→ **Exercise objective**
Go through the lines below and tally each one holding "return". Write only the total.

→ **Data extract**
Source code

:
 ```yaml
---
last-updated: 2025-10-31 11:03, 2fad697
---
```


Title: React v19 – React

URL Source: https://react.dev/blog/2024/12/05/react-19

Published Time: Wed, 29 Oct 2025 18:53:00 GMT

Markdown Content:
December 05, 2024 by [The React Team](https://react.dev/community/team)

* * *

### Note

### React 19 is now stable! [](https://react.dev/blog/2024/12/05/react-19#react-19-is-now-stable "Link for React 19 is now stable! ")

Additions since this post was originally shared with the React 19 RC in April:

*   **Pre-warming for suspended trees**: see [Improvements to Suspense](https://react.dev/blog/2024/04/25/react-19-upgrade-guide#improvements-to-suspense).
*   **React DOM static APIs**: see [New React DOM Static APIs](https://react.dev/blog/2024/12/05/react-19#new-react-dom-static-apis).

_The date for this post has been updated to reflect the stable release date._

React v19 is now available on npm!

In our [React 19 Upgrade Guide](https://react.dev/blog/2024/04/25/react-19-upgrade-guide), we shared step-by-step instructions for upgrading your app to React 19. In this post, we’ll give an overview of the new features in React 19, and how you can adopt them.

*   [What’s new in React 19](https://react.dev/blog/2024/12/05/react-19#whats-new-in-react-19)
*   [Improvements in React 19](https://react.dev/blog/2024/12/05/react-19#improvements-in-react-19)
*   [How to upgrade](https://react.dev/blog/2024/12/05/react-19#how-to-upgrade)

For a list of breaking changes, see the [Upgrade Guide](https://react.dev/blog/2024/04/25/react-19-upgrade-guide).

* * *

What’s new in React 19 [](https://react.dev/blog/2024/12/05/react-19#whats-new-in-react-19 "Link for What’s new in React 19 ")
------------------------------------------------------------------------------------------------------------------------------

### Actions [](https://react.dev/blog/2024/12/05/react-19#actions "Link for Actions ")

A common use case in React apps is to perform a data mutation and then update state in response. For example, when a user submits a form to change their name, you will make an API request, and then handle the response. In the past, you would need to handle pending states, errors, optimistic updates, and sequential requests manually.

==

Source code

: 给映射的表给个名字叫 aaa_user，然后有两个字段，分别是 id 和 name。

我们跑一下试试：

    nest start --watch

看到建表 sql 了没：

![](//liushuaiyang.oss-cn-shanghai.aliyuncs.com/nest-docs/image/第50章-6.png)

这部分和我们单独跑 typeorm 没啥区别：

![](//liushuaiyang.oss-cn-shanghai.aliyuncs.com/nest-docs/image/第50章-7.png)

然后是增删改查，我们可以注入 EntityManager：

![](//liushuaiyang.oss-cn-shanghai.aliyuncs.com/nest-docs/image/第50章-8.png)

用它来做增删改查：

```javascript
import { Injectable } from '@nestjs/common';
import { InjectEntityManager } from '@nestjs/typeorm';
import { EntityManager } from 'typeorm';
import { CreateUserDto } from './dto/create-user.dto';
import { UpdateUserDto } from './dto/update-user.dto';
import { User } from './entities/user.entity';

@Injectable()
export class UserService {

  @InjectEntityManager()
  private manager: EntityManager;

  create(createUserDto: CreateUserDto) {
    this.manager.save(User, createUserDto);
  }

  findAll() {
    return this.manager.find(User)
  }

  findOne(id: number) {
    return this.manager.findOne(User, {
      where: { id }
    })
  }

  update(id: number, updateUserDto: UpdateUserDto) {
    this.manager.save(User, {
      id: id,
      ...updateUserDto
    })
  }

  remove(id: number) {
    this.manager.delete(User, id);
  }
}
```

→ **Result of this exercise**
2